The yen slumped yesterday on expectations that Tokyo is drawing up a fresh round of huge stimulus to kick start the torpid Japanese economy.
After his ruling coalition swept weekend parliamentary elections, Japanese Prime Minister Shinzo Abe said the government would unveil measures to kick-start growth, which local media said could be worth trillions of yen.
Speculation that Japan's central bank may move at its meeting later this month also weighed on the yen, which fell against most of its major peers yesterday.
The dollar rose to 103.12 yen from 102.82 yen in New York, well up from the 101.70 yen in Tokyo earlier Monday.
The euro jumped to 114.13 yen against 113.68 yen and strengthened to $1.1076 from $1.1057.

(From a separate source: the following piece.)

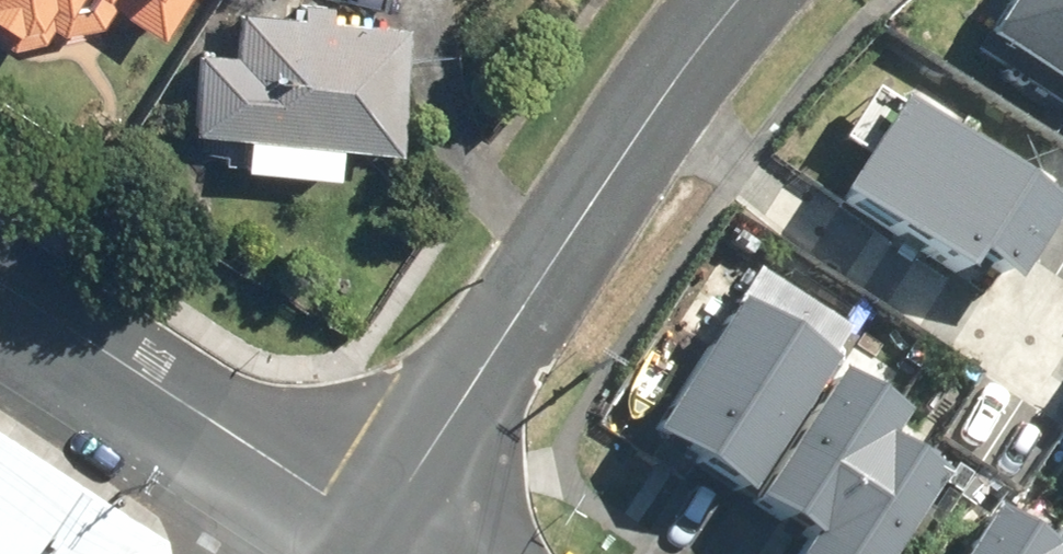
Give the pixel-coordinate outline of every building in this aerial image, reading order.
[(19,42),(81,23),(108,22),(116,4),(171,35),(192,0),(0,0),(0,31),(19,42)] [(980,45),(1062,100),(1062,0),(1011,0),(980,45)] [(204,45),(197,127),(400,146),(412,21),(244,5),(240,48),(204,45)] [(994,305),(1053,216),(890,108),(831,198),(994,305)] [(643,439),(738,502),(847,338),(752,275),(643,439)] [(877,448),(892,425),(829,383),(747,507),(795,538),(785,553),(890,553),(935,486),(877,448)] [(146,541),(0,447),(0,553),(138,553),(146,541)] [(985,521),(963,553),(1036,553),(985,521)] [(1041,553),(1062,553),(1062,533),(1057,529),(1041,553)]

"Expectations of large fiscal stimulus following Abe's big election win is behind the weakness in the yen," Khoon Goh, head of Asia research at Australia & New Zealand Banking Group, told Bloomberg News.
The yen has picked up sharply as market turmoil at the start of the year, and Britain's vote to leave the European Union last month pushed traders to seek out lower-yielding, safer investments.
The pound rose to $1.3055 from $1.2997 after Britain's ruling Conservatives prepared to crown their new leader to take over from David Cameron as prime minister.
Theresa May will step in today after her only opponent for the leadership quit in a shock move Monday. The news provides a little certainty for the country as it looks to untangle itself from the EU over the coming years.